:: Compiti scritti ::
- 1) Secondo il testo sulla Generazione Z e la parità di genere, tra quali anni sono nati i ragazzi della Generazione Z?
- 2) Riprendi il testo sulla Generazione Z e la parità di genere e continualo dopo l'ultima frase.

:: Testo di partenza ::

Uomini che (non) odiano le donne: Generazione Z e Alpha
“Quello che devi capire è che tuo padre è stato il tuo modello di Dio.” (Fight Club, 1996)
Parlare oggi di parità di genere significa toccare uno degli argomenti più caldi del momento, in particolare, quello che più di tutti ha a che fare con un autentico scontro generazionale con il patriarcato, un duello rusticano a colpi di retaggio culturale.
La parità di genere è un discorso molto interiorizzato dai ragazzi della Generazione Z (i nati tra il 1997 al 2010): non li colpisce direttamente almeno finché non iniziano a lavorare, cioè quando si trovano a doversi confrontare con le generazioni precedenti, le loro questioni irrisolte.
Li colpisce però indirettamente, essendo una generazione molto sensibile in tema di ingiustizie. Parità di genere, uguaglianza razziale, ambientalismo.
La Generazione Z non ha una storia comune: non esce da una guerra, non ha vissuto il boom economico, non è scesa in piazza nel suo ’68.

:: Sezione dati ::
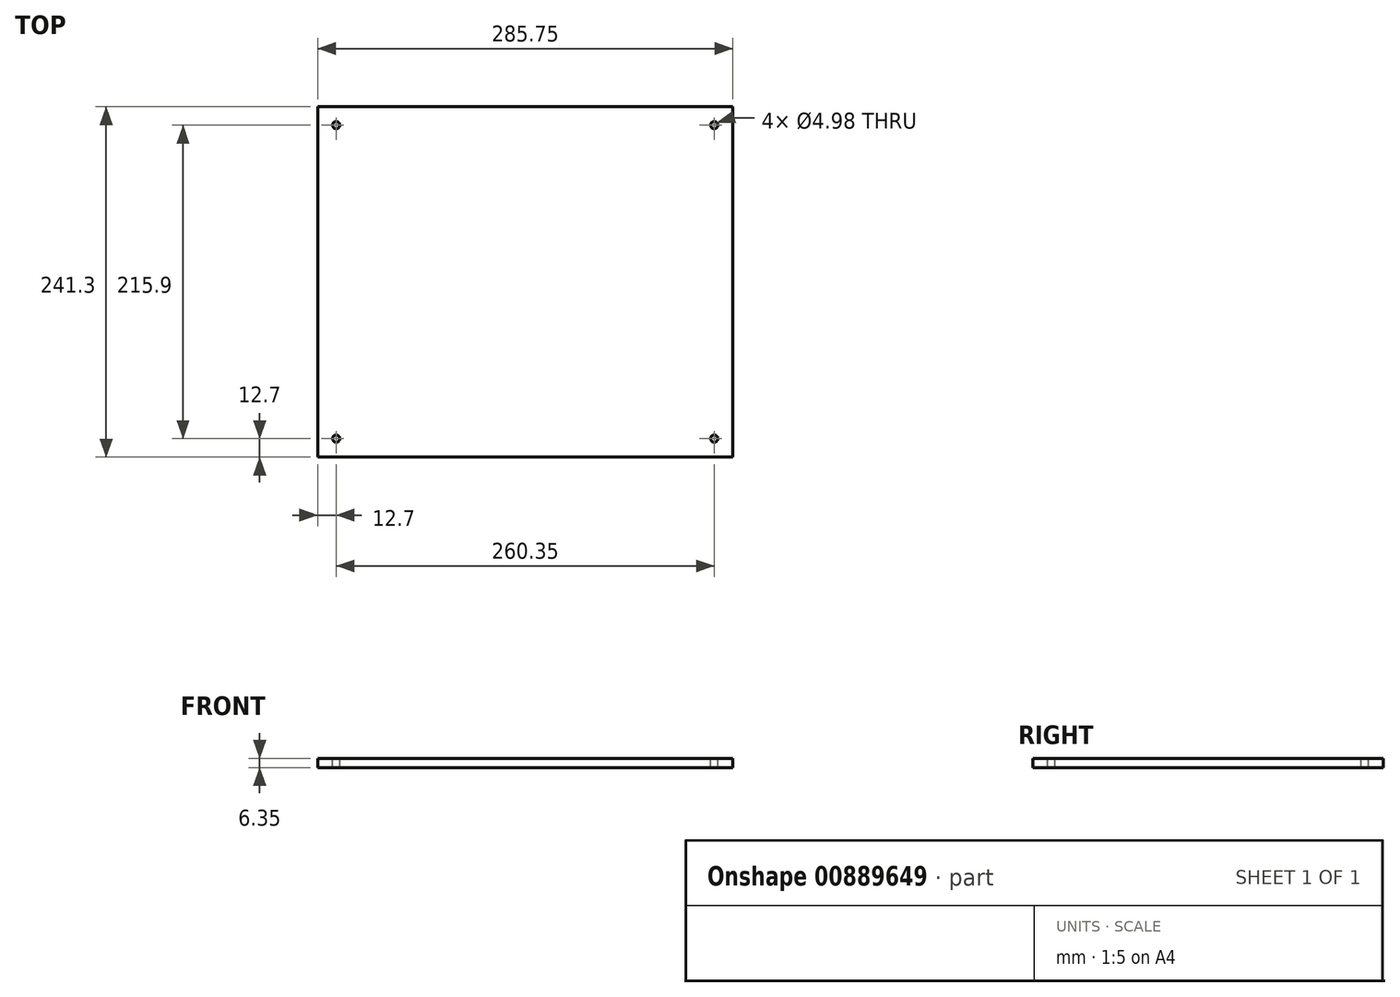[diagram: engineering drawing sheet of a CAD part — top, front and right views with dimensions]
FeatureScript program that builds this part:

:: Risposte ai compiti ::
- 1) Tra il 1997 e il 2010.

- 2)
Il suo racconto condiviso sono le ingiustizie di cui è figlia. Un rapporto abrasivo con le scorie del passato recente, che diventa lotta sociale.
È una generazione che raccoglie gli errori dei padri: non sa esattamente se e come riuscirà a risolverli, ma sente la necessità di doverlo fare.
Si può dire lo stesso anche per una parte della generazione Millenials (i nati tra il 1981 e il 1996) almeno in termini di approccio. Ma in tema di parità di genere, la più stretta vicinanza, anche solo temporale, alla società patriarcale non è un fattore da sottovalutare.
A questo proposito la Generazione Z (e ancora di più la successiva Generazione Alpha, i nati dal 2010 ad oggi), porta con sé enormi cambiamenti culturali in tempi brevissimi.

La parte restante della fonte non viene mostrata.